In Massachusetts there are all kinds of creepy things that would love to make your attic their home. Here are a few of them, and some things you can do to keep them out.

  • Raccoons. They look cute and cuddly but they can be fierce, especially if they have rabies. Also, raccoons carry bacteria and parasites on their fur. If you have a raccoon in your attic, it is probably a mother raccoon. Mothers tend to look for a dark pocket with a high vantage point to protect their young from predators. This makes a raccoon infestation especially difficult. Mama raccoons are very protective of their young and it is difficult to keep a raccoon out because they are very clever, and their fingers are quite agile. When securing a home from raccoons, do so as if you were protecting from a burglar. Lock the windows and put boards over holes.
  • Bats. It is possible that you have bats in your belfry. Bats squeeze in through holes or broken windows and nest in attic ceilings. These creatures spread illnesses and parasites too. The last thing you want is an attic space full of bat guano. Filling in holes and repairing windows w ill usually keep bats out.
  • Rodents. Most often, rodents will get under a porch, patio, or deck and chew their way in through a rotted piece of wood, but their second favorite place to enter a home is by way of the roofline. You would be surprised how easy it is for a mouse to chew its way into an attic. That is why it is important to keep rodents from getting onto your roof. Cut back trees. Fill your downspouts with wire mesh. Put something prickly on the wires that connect to your house. And cut back tree branches that hang over your roof.

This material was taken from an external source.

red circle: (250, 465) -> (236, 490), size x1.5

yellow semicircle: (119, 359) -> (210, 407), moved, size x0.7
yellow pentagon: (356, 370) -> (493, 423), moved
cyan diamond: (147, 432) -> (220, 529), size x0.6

  • Wasps. In winter, wasps will try to get in your attic. This is a good time of year to get a professional to do an attic treatment. Wasps, especially yellow jackets, can become a pain--quite literally--when spring comes. There is no way to keep yellow jackets out without an exterior wall spray. They can squeeze through the tiniest gaps in eaves, soffits, and siding.

If you find someth ing living in your attic, call a pest control company. It is tempting to try and remove these creatures yourself because of the money you might save. But I assure you, you'll regret the saving if you get viciously bitten or stung, and often, especially in the case of rodents, a family will continue to fight illness or parasites because they think the infestation has been taken care of when it hasn't. Be safe. Get a trained technician to take care of your infestation.